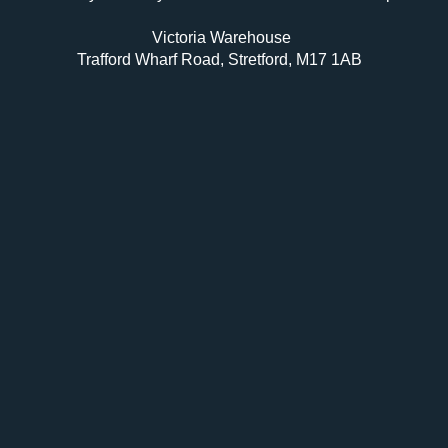
Victoria Warehouse
Trafford Wharf Road, Stretford, M17 1AB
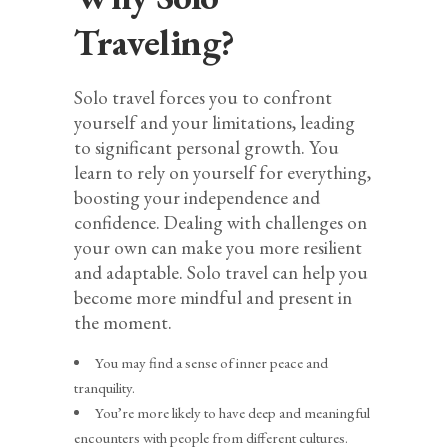
Traveling?
Solo travel forces you to confront
yourself and your limitations, leading
to significant personal growth. You
learn to rely on yourself for everything,
boosting your independence and
confidence. Dealing with challenges on
your own can make you more resilient
and adaptable. Solo travel can help you
become more mindful and present in
the moment.
You may find a sense of inner peace and
tranquility.
You’re more likely to have deep and meaningful
encounters with people from different cultures.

-- -- --

§ TASK GOAL
Rewrite the text in the data above, changing every "Solo travel" to "Independent travel" and leaving everything else as it is. Leave the pictures out of your answer.

§ SOLUTION TO THE PROBLEM
Victoria Warehouse
Trafford Wharf Road, Stretford, M17 1AB
Traveling?
Independent travel forces you to confront
yourself and your limitations, leading
to significant personal growth. You
learn to rely on yourself for everything,
boosting your independence and
confidence. Dealing with challenges on
your own can make you more resilient
and adaptable. Independent travel can help you
become more mindful and present in
the moment.
You may find a sense of inner peace and
tranquility.
You’re more likely to have deep and meaningful
encounters with people from different cultures.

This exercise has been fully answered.